4 Replies Latest reply on Jun 15, 2012 8:18 AM by erawson

    PHP Find returning all records - even those not allowed in privilege set

    donok

      Title

      PHP Find returning all records - even those not allowed in privilege set

      Post

      I have a simple FM11 database of inventory that I have used FM PHP site builder to create a very simple site.  In FM, I have set the Privilege Set's (File>Security>Privilege Set) Custom Records Privileges "View" "Limited" to the calculation "On Web = 1" (without quotes) - where "On Web" is the checkbox field that has the boolean of 1 or 0.

      So, if the record has "On Web" checked, the record shows up on the website.  All this is working fine, as long as the person enters a variable in the find, but if they just click "Find Records", all the records in the database show up. Here's the kicker - all the records that are are "0" for "On Web" are there, too, it is just that their contents are blank - so, FM is being literally correct, they are not allowed to "view" the record, but it still includes it in the result - albeit, in a blank row.

      How can I get FM to not include these records?  The site is at:

      http://mobayen.macus...findrecords.php

      I hope I am being clear here - only took me 30 minutes to write the two paragraphs above... 

      I am not a php coder (sorry) - this just may be a bug?  Or does something in my method look suspicious?

      Thanks for any help

      -- Don 

        • 1. Re: PHP Find returning all records - even those not allowed in privilege set
          DaveThompson

          try using two '=' signs instead of one in your search criteria

          • 2. Re: PHP Find returning all records - even those not allowed in privilege set
            donok

            Do you mean the search criteria within FileMaker's Security settings, or the search criteria for the php page?

            Filemaker doesn't seem to like that, and my issue is when people enter nothing in the search (which should return all records) they get all records and the blank "invisible" ones being returned by filemaker.  So, I don't have a place to enter a double = ... right?

            • 3. Re: PHP Find returning all records - even those not allowed in privilege set
              DaveThompson

              The search criteria from within the php page. 

              When you you use the PHP api directly (without the site builder) the difference between  '=' and '==' is night and day. 

              I'm not sure but I don't believe the privilege sets are going to filter the records for you.  They should just show a blank page or indicate that you don't have access to that layout.  ... So technically the person won't be able to view the record even when it is found.  You'd need to add a filter to omit the records you don't want to be viewed or use a 'go to related records' script step where you have the 'viewable' records being filtered via relationship ....

              I could be wrong on that but I don't think your privilege sets are going to automatically filter the records.  ... they just won't display data. ... Kind of like when you make one certain field un-readable.  ... the field doesn't disappear off of the layout the data just isn't viewable. 

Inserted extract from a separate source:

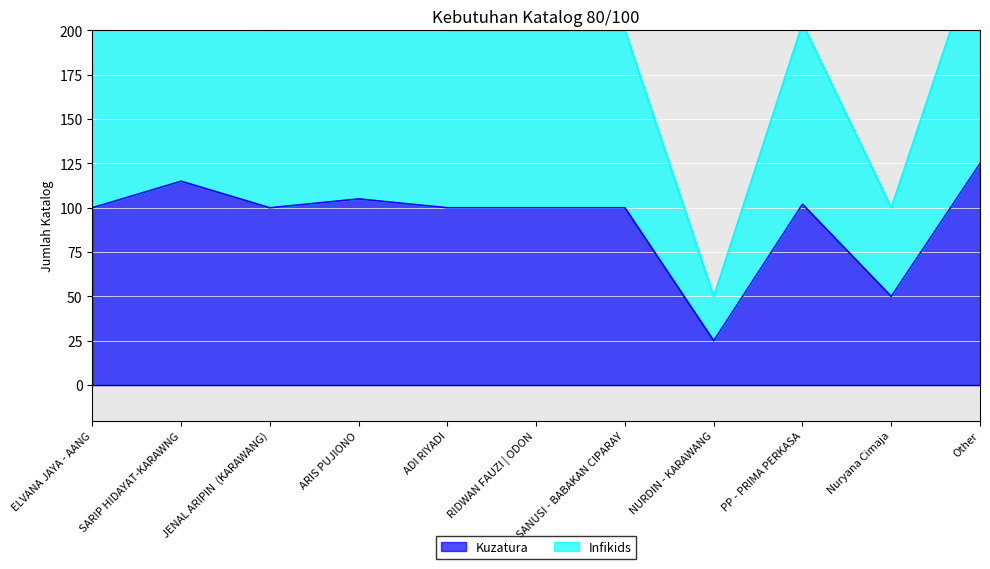

True or false: Kuzatura has more than 1 points higher than both neighbors.

True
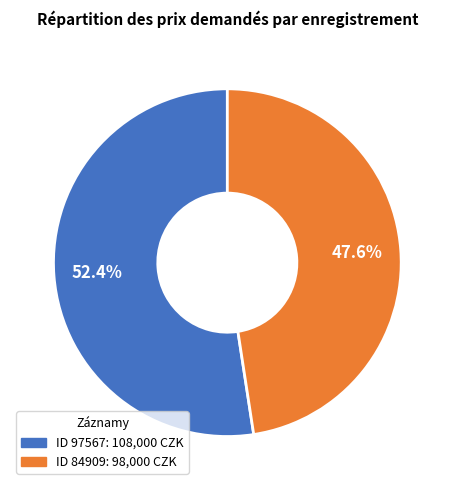

Is there any slice that represents more than half of the pie?

Yes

              • 4. Re: PHP Find returning all records - even those not allowed in privilege set
                erawson

                If you're using the PHP API you could simply add a line to the query you were making to the database that would filter out these records.

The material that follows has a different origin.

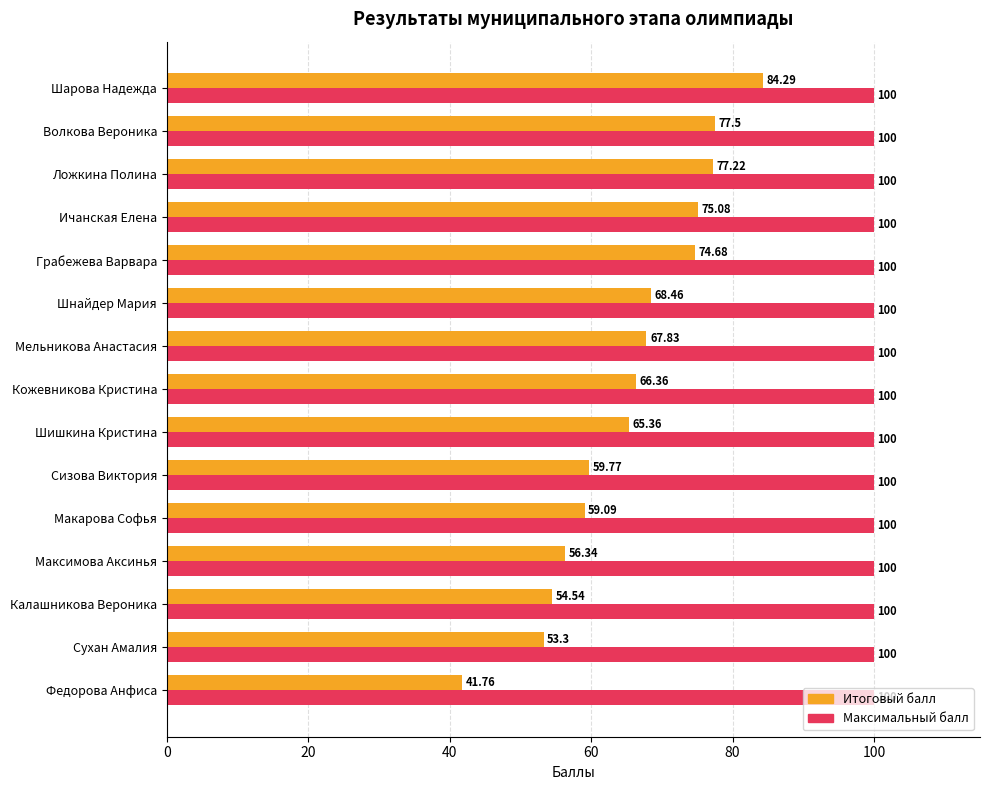

What are all the series names shown in the legend?

Итоговый балл, Максимальный балл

                $query->addFindCriterion('On Web', 1);

                As long as the On Web field is somewhere on the layout that you are accessing this would work.

                 

                Another way of solving it, without having to use PHP code, would be to create a self relationship in your relationship graph. Create a calculation field in your table that always evaluates to 1, and then set up a relationship with a new table occurance of the same table to have the On Web field = your calculation field that always evaluates to 1.

                 

                If you base the layout that you are accessing from the web on this table occurance, the records should be filtered.